CNBC Make It: When you didn’t land an aerospace job in the U.S., you immediately started thinking about launching your own company. Why?
Beck: One of the things I’m always frustrated with is how long everything takes. Ask anybody who works around me: There’s a great urgency in everything. I don’t walk upstairs, I run upstairs. As we’ve grown as a company, it’s always a sprint.
I wish things would get faster. I’m always battling time.
How do you recognize a window of opportunity opening, and when is it worth the risk to jump through it?
Back your intuition and go for it.
I would classify my job as taking an enormous risk and then mitigating that risk to the nth degree. Given that, you have to see windows of opportunity and run into them.
The challenge is that, especially within this industry, you have to poke your head into the corner but not commit too deeply. Otherwise, you’ll get your head cut off. I start by being very analytical: “OK, we’re here. What happened for us to get here? And how do we get out of here?”
Sometimes, you can take big risks. Sometimes, you need to be very safe and methodical about how to back out of situations. Control the things you can control and acknowledge the things you can’t control.
Running a rocket company is kind of like that scene in “Indiana Jones,” where he’s getting chased by that giant ball. You have to flawlessly execute, because the moment that you don’t, the consequences can be terminal for the company pretty quickly.
What do you wish you’d known when you decided to start your own rocket company?
At the end of the day, I probably wouldn’t change anything. There were plenty of errors and failures along the way, but ultimately, those things create the DNA of a company.
Getting your first rocket to orbit is the easiest part.

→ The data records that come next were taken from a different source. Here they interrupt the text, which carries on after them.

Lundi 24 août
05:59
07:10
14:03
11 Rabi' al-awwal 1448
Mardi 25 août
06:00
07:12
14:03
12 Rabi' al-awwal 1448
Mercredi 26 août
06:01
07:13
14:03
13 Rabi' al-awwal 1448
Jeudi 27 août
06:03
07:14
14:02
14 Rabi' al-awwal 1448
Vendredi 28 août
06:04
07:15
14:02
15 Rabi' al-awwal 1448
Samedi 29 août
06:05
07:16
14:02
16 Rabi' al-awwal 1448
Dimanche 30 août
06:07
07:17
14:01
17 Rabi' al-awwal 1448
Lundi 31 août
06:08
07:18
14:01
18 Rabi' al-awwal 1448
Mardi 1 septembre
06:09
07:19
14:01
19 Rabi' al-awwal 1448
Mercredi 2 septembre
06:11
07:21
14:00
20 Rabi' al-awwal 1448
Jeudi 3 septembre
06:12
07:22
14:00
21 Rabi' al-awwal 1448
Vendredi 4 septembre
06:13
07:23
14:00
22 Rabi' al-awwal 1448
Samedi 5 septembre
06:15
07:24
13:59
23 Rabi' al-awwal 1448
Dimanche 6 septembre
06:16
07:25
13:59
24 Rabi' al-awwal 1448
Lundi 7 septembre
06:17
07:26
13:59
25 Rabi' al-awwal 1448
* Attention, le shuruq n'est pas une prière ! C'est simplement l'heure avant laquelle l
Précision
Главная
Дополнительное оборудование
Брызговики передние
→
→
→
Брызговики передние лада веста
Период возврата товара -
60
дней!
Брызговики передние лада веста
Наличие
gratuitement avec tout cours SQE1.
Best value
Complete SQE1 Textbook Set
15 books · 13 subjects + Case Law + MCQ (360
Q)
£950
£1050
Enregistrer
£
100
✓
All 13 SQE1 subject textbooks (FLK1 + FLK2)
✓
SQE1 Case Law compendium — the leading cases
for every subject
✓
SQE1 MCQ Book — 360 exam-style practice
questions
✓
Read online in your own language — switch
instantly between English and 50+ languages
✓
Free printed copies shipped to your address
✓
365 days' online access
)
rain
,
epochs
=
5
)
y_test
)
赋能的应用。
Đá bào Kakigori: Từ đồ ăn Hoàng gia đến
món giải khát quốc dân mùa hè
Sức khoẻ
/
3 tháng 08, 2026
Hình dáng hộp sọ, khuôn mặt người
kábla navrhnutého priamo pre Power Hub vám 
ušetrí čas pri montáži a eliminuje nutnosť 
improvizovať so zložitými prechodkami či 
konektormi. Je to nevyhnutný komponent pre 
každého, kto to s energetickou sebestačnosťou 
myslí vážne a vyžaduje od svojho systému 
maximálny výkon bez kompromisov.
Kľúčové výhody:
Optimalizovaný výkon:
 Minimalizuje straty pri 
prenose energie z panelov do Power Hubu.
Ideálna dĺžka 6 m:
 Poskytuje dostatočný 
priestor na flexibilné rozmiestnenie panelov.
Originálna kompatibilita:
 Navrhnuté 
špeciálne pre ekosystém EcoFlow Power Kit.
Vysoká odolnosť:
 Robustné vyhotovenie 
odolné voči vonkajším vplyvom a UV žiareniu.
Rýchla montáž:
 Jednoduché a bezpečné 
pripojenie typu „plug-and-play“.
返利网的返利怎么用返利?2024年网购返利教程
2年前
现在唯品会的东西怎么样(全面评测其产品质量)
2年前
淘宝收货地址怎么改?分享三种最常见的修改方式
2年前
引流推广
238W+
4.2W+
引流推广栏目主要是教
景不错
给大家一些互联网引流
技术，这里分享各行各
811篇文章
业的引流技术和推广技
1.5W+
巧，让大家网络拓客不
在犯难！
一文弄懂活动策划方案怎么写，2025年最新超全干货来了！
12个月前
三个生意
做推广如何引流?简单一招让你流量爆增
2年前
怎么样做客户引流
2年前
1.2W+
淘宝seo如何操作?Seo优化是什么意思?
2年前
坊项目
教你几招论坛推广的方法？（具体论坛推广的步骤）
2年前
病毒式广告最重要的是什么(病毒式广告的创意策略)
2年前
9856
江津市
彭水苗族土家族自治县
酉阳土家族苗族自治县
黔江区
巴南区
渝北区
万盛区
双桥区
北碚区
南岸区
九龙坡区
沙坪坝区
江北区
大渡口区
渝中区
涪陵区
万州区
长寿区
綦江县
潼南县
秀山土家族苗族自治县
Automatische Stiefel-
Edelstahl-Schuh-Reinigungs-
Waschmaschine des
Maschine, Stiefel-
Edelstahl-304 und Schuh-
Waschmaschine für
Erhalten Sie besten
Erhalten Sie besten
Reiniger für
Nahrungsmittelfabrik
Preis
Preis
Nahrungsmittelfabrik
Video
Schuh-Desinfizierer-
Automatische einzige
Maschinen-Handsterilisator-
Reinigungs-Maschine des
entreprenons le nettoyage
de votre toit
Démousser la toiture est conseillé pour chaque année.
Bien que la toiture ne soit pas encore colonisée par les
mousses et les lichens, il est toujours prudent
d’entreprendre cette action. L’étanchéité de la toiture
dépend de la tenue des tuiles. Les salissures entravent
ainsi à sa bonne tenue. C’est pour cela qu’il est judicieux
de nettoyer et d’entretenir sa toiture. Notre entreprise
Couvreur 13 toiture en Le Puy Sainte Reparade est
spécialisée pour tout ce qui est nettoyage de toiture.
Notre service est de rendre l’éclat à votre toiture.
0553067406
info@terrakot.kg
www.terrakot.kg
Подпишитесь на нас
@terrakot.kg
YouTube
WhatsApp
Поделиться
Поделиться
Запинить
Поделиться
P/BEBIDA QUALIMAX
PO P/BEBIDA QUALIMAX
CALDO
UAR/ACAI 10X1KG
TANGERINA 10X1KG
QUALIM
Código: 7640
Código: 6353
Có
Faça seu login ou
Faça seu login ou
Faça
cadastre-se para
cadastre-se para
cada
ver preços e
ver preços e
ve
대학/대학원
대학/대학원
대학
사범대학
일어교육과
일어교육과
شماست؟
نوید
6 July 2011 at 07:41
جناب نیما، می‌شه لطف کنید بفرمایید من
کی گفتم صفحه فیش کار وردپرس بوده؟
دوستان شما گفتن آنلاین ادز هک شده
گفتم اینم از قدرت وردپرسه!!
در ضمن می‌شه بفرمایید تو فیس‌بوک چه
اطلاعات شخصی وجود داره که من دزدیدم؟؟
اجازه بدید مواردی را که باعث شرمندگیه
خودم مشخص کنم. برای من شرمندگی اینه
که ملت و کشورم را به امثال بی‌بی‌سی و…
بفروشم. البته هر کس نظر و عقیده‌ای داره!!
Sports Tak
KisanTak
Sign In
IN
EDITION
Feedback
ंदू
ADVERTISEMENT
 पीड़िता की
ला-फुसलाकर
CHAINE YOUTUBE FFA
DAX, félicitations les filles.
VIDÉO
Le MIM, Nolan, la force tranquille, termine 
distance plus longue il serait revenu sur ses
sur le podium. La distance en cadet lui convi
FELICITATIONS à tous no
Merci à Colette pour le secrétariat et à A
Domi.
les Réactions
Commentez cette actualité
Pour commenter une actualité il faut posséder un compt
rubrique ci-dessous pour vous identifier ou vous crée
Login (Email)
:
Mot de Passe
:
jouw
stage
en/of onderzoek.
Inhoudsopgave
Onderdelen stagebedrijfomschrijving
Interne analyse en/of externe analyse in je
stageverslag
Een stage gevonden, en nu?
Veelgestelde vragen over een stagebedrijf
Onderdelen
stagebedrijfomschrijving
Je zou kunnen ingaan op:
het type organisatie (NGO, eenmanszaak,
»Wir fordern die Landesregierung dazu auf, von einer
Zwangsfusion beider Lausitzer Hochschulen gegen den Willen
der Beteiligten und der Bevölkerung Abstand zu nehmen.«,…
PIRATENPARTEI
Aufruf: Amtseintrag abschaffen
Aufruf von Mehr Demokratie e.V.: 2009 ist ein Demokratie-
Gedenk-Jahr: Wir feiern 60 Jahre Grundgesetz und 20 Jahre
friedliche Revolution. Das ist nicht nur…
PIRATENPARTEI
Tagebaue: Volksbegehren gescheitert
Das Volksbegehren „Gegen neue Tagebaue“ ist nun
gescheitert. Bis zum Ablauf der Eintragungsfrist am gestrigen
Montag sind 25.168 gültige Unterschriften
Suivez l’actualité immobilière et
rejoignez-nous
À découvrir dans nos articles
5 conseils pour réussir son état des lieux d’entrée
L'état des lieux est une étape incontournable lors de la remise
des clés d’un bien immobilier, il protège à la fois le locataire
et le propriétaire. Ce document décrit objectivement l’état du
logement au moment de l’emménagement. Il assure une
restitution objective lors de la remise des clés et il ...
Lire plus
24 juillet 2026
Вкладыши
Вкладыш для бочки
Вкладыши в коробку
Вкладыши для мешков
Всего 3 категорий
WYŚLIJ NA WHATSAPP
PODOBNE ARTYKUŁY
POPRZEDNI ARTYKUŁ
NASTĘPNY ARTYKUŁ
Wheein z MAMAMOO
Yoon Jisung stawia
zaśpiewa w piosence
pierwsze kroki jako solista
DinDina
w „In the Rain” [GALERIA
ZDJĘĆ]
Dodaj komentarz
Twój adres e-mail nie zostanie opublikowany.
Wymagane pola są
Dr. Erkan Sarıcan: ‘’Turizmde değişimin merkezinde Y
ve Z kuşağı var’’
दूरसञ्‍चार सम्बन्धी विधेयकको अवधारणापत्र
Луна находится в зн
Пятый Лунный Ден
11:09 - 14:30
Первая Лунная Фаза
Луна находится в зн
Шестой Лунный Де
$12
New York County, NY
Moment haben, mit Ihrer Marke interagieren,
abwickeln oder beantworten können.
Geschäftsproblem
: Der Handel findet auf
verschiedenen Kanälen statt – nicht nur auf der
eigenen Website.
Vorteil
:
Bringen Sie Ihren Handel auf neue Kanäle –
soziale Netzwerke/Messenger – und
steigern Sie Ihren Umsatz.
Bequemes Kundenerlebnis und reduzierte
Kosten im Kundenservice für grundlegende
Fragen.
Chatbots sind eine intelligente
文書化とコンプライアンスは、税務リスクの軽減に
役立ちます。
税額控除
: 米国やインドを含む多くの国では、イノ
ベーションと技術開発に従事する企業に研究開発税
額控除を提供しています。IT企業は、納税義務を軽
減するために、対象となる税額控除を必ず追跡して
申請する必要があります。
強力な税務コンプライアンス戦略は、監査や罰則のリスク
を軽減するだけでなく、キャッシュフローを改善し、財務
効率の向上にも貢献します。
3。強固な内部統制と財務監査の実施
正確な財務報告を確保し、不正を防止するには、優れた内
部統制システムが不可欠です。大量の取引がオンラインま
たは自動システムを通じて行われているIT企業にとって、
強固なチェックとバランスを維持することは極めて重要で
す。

On rocket No. 1, you’ve got all your engineers and technicians poring over one rocket for a large period of time. Now, there’s one rocket that rolls out of that production line every 18 days. That’s just immensely more difficult.
Sometimes, it’s really good to have a bit of a bad day. Not during a flight, obviously, but during testing. Just when you think things are going good, you’re reminded of how hard this business really is. Every time that you take too much of a breath, you’ll be humbled very quickly.
What’s the biggest challenge you faced getting started?
Nothing happens without funding in this business. When I first started Rocket Lab, I ran around Silicon Valley trying to raise $5 million.
At that time, that was an absurd amount of money for a rocket startup. A rocket startup was absurd [in general], it was only SpaceX then. A rocket startup from someone living in New Zealand was even more absurd.
We grew up and tried to raise really small amounts of funding. That really shaped us about being ruthlessly efficient and absolutely laser-focused on execution. The hardest thing [we did] is actually the thing that shaped the company into the most successful form it could be.
When do you feel the most pressure?
The most terrifying thing I’ve ever done is the staff Christmas party. That’s the moment you realize that your decisions are responsible for these people’s livelihoods. As a public company, I take that even more seriously. It’s a tremendous amount of pressure.
On top of that, you have a customer. That can be a national security customer, where lives are depending on you delivering that asset to orbit. It can be a startup, and there can be hundreds of people at a company that you can destroy just by putting the payload into the ocean.
So I absolutely hate launch days. Now that we’ve done 35 launches, I’m not puking in the toilet like I used to. But man, I still really don’t enjoy it, because there’s just so much invested in each launch. So much responsibility.